[Texto fornecido]:
Bravos do pelotão
No “Glacier de la Plaine Morte” o
infortúnio bateu-nos à porta
Começo
esta crónica com um poema que muitos atribuem a Gabriel Garcia Marquez e que
outros tantos, mais puristas, afirmam que o homem nunca poderia ter escrito uma
“bostada” desta natureza.
Meus
amigos, digam-me lá se após a leitura do “pó da Ema” conseguem ficar insensíveis
a este tipo de merdas. “Of course there is shit and shit”.
“Se por
um instante Deus se esquecesse que sou uma marioneta de trapo e me oferecesse
mais um pouco de vida, não diria tudo o que penso, mas pensaria tudo o que
digo.
Daria valor às coisas não pelo que valem, mas
pelo que significam.
Dormiria pouco, sonharia mais.
Entendo que por cada minuto que fechamos os
olhos, perdemos 60 segundos de luz.
Andaria quando os outros param, acordaria
quando os outros dormem.
Ouviria quando os outros falam e como
desfrutaria de um bom gelado de chocolate…
Se Deus me
oferecesse um pouco de vida, vestir-me-ia de forma simples, deixando a
descoberto não apenas o meu corpo, mas também a minha alma.
Meu Deus, se eu tivesse um coração, escreveria
meu ódio sobre gelo e esperava que nascesse o sol.

[Atividade 1]:
Responda com base na crónica:
(a) A quem muitos atribuem o poema com que a crónica começa?
(b) Segundo o poema, quantos segundos de luz perdemos por cada minuto em que fechamos os olhos?
(c) Sobre o que escreveria o ódio quem fala no poema, se tivesse um coração?
[Atividade 2]: Transcreva da crónica o trecho que começa nas palavras "Daria valor às" e termina depois de "a minha alma.".
[Atividade 3]: Dê seguimento à crónica sobre o poema atribuído a Gabriel Garcia Marquez, começando logo após a última frase apresentada.

[Excerto da listagem]:
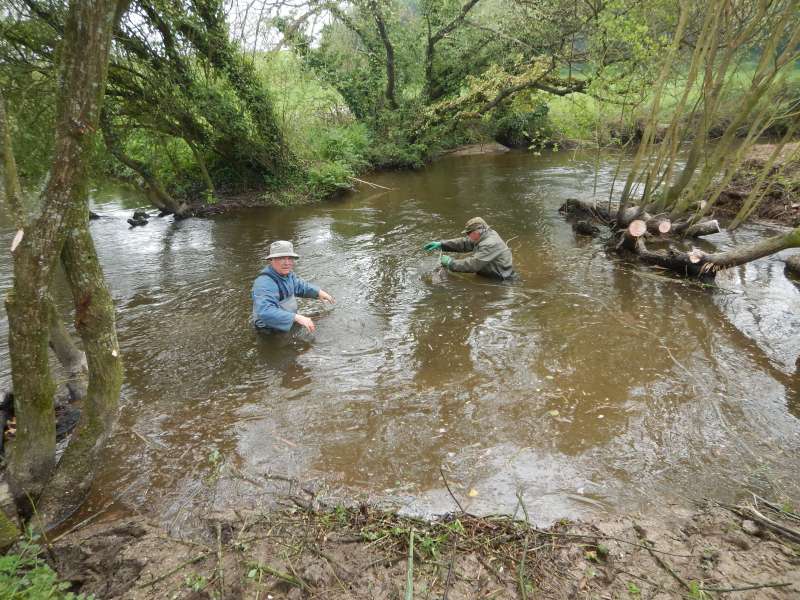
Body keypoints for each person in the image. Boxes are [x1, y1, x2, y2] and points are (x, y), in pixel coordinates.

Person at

[Resposta ao exercício 1]:
(a) A Gabriel Garcia Marquez.
(b) 60 segundos.
(c) Sobre gelo.

[Resposta ao exercício 2]:
Daria valor às coisas não pelo que valem, mas
pelo que significam.
Dormiria pouco, sonharia mais.
Entendo que por cada minuto que fechamos os
olhos, perdemos 60 segundos de luz.
Andaria quando os outros param, acordaria
quando os outros dormem.
Ouviria quando os outros falam e como
desfrutaria de um bom gelado de chocolate…
Se Deus me
oferecesse um pouco de vida, vestir-me-ia de forma simples, deixando a
descoberto não apenas o meu corpo, mas também a minha alma.

[Resposta ao exercício 3]:
Pintaria com um sonho de Van Gogh as estrelas
de um poema de Benedetti, e uma canção de Serrat seria a serenata que oferecia
à Lua.
Regaria as rosas com minhas lágrimas para
sentir a dor dos seus espinhos e o beijo encarnado das suas pétalas.
Meu Deus,
se eu tivesse um pouco mais de vida, não deixaria passar um só dia sem dizer às
pessoas de quem gosto que gosto delas.
Convenceria cada
mulher ou homem que é o meu favorito e viveria apaixonado pelo Amor.
Aos Homens, provar-lhes-ia como estão
equivocados ao pensar que deixam de se apaixonar quando envelhecem, sem saberem
que envelhecem quando deixam de se apaixonar.
A uma criança dar-lhe-ia asas, mas teria de
aprender a voar sozinha.
Aos velhos, ensinar-lhes-ia que a morte não
chega com a velhice, mas sim com o esquecimento.
Tantas coisas aprendi com vocês Homens.
Aprendi
que todo o mundo quer viver em cima de uma montanha, sem saber que a verdadeira
felicidade está na forma de subir a encosta.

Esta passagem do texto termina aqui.